_DESCRIPTION OF THE TASK_: You are to retype exactly the line with "Governor signed." and every line after it in the entries below.

Page-level text extractions:
■ ■ ■ ■ ■ ■ ■
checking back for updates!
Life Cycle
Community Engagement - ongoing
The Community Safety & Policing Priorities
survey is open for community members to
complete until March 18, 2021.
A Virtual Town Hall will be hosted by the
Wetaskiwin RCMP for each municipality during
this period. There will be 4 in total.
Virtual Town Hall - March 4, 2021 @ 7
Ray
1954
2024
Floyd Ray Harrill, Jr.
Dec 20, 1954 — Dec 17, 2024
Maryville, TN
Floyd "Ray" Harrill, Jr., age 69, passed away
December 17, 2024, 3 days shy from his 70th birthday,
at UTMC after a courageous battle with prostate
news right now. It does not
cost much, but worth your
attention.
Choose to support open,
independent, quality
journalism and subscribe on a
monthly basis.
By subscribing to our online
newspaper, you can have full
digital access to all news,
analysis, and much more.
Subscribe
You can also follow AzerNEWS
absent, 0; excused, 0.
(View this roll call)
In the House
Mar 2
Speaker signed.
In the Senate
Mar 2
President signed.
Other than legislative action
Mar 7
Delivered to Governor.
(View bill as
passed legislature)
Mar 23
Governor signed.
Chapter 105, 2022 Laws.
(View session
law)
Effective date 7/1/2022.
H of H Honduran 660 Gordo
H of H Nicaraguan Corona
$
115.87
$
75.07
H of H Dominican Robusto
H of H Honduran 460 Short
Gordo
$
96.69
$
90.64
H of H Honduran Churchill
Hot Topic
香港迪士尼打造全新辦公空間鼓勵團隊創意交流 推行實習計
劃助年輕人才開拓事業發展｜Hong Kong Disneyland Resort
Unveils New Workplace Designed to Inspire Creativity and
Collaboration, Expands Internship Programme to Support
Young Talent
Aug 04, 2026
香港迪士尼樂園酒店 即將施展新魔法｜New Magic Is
■ ■ ■ ■ ■ ■ ■
_TASK OUTPUT_:
Governor signed.
Chapter 105, 2022 Laws.
(View session
law)
Effective date 7/1/2022.
H of H Honduran 660 Gordo
H of H Nicaraguan Corona
$
115.87
$
75.07
H of H Dominican Robusto
H of H Honduran 460 Short
Gordo
$
96.69
$
90.64
H of H Honduran Churchill
Hot Topic
香港迪士尼打造全新辦公空間鼓勵團隊創意交流 推行實習計
劃助年輕人才開拓事業發展｜Hong Kong Disneyland Resort
Unveils New Workplace Designed to Inspire Creativity and
Collaboration, Expands Internship Programme to Support
Young Talent
Aug 04, 2026
香港迪士尼樂園酒店 即將施展新魔法｜New Magic Is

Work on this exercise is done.